5En somme, le dévoilement religieux suit manifestement un patron constant : une structure spectaculaire disponible pour la représentation visionnaire d’images, de reliques ou de l’eucharistie. Chaque dévoilement singulier doit être compris selon un axe double, paradigmatique (sa valeur sacrale découle de son inscription dans une série de dévoilements, dont le dévoilement pascal est la formule la plus connue) et syntagmatique (l’exceptionnalité du dévoilement est à comprendre par rapport à d’autres modes de visibilité d’images ecclésiales). Ce double axe fait de l’apariencia une ressource disponible pour de nombreux contextes, où il s’agira, selon des agencements variables, soit de rejouer des cérémonies antérieures, plus ou moins célèbres et plus ou moins habituelles, soit de distinguer un objet ou une image par rapport à d’autres, dans une église ou une fête, voire dans une collection de peintures ou un oratoire privé.
6Entre les dévoilements qui rappellent directement la rupture du voile du Temple dans la commémoration annuelle de Pâques, et ceux qui ne convoquent pas explicitement ce référent, l’apariencia religieuse se montre décidément polyvalente. Elle manifeste une véritable créativité qui s’exprime précisément dans le maniement de cette formule spectaculaire. La possibilité de convoquer un grand nombre de références scripturaires, de textes patristiques et d’hymnes pour accompagner le dévoilement entraîne une véritable richesse poétique dans les nombreuses occasions où le dévoilement pastoral a lieu, à l’instar de cette grande créativité liée à l’oralité des rituels, soulignée par Jack Goody dans ses travaux9. Le potentiel consécrationnel de ces apariencias, parce qu’il est imaginaire et n’est pas théologiquement fondé ni normé, en fait une ressource spectaculaire également utile pour la monstration des images, des reliques ou des espèces eucharistiques. Employés dans le cours normal du calendrier liturgique, mais aussi dans des sermons ou des fêtes singulières ; servant la monstration des images ecclésiales, mais aussi de reliques particulièrement précieuses, les dévoilements liturgiques sont mis à profit dans les registres de la commémoration, de la vision et de l’aspiration eschatologique, dans un assemblage de temporalités entre la norme et l’exception. Dans les cas singuliers comme dans les rites installés, les apariencias religieuses qui construisent l’évidence sensible du sacré servent ainsi la créativité et l’efficacité du spectacle autorisé du religieux.
Notes de bas de page
1 León Pinelo, Velos antiguos y modernos, fos 10vo‑11ro.
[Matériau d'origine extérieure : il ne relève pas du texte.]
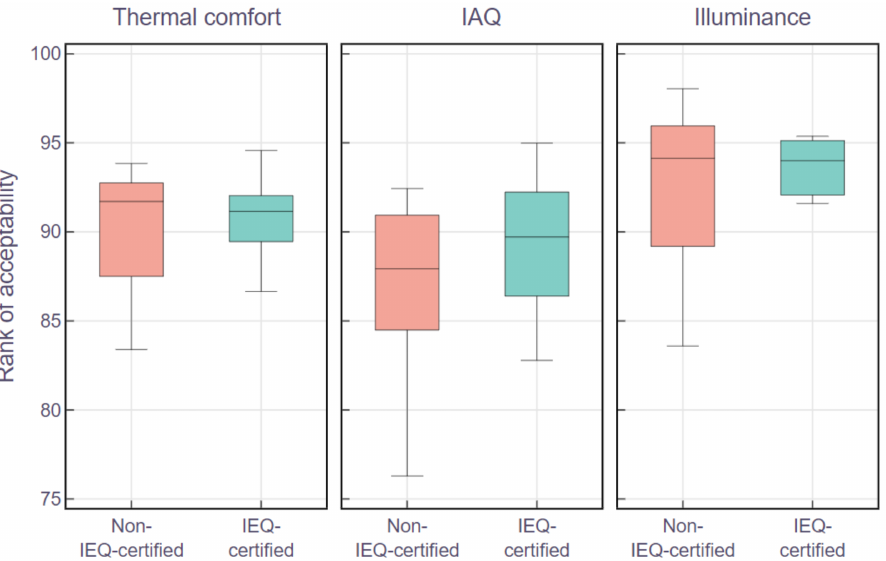
Figure 4. Acceptance of IEQ components. Orange represents non-IEQ-certified, green represents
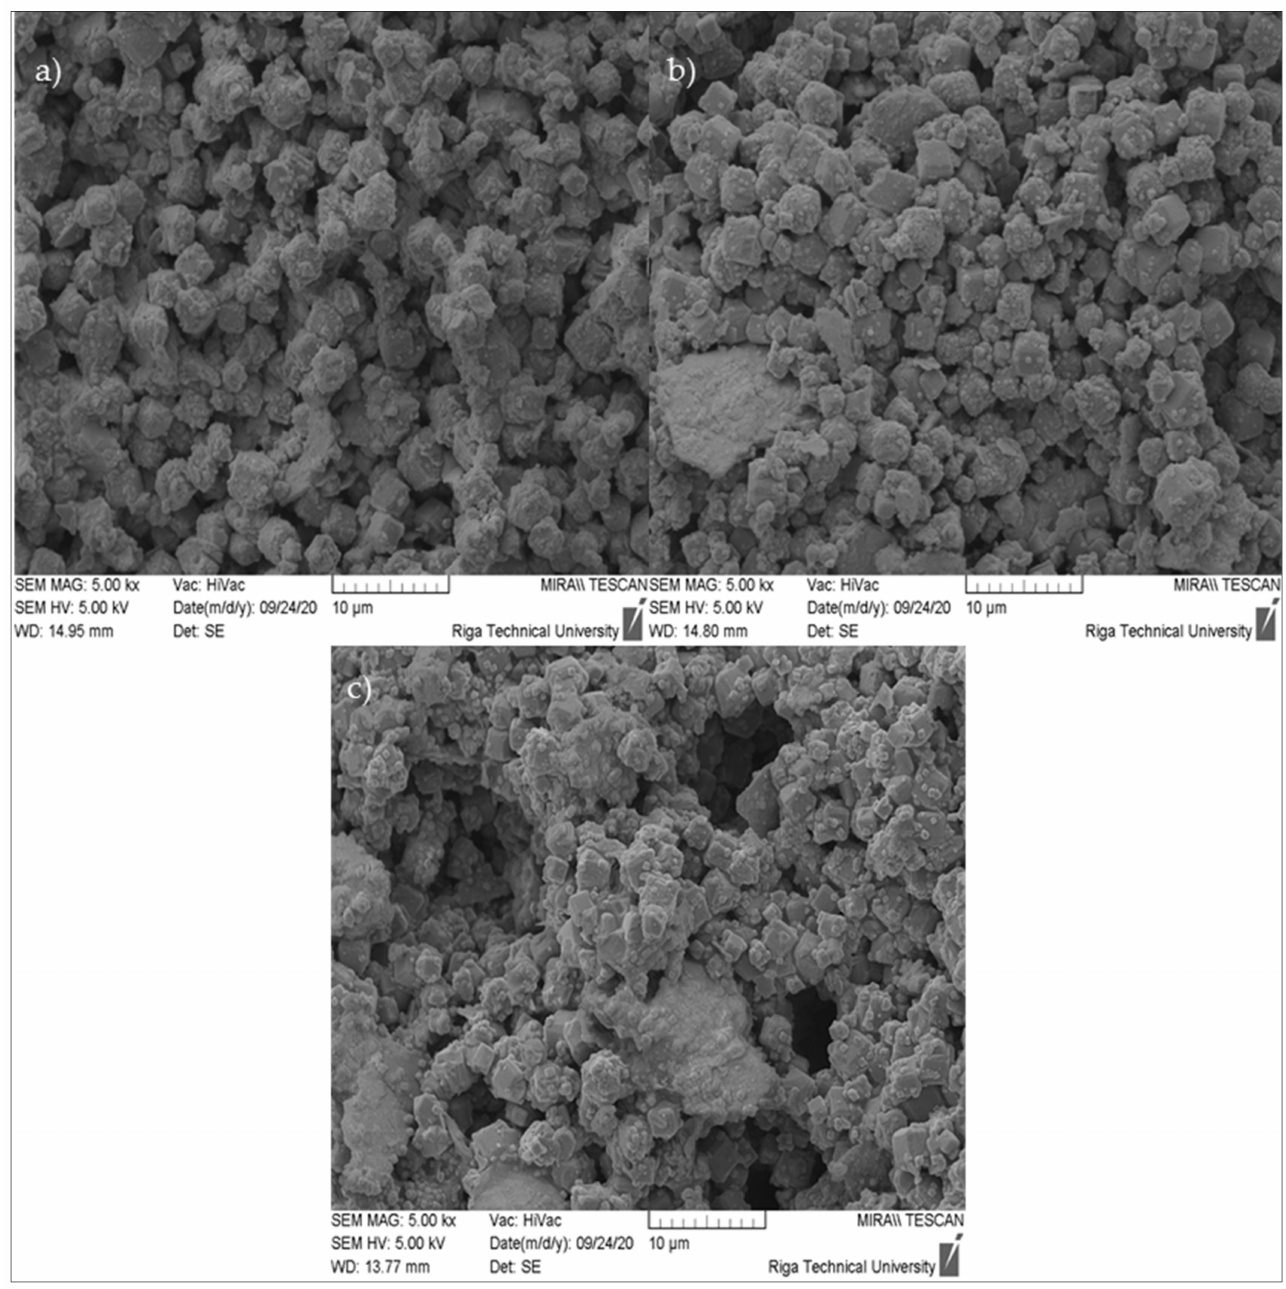
Figure 13. SEM micrographs of ZG samples (cross-section) at 5000 × magnification: ( a ) ZG-0.8; ( b ) ZG-1.0; ( c )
2 Bord, Debiais, Palazzo, 2019.
3 Par exemple Exode XXV‑XXVII ; Hébreux IX.
4 Exode XXXII‑XXXIV.
5 Luc XXIII, 45 ; Marc XV, 37‑38 ; Matthieu XXVII, 50‑52.
6 Apocalypse V, 1.
7 Ditchfield, 1995.
8 Belting, 2007a. Voir aussi Boulnois, 2008, pp. 435‑439.
9 Goody, 2010. Un cas particulier a été étudié dans Ruiz Soto, 2021a.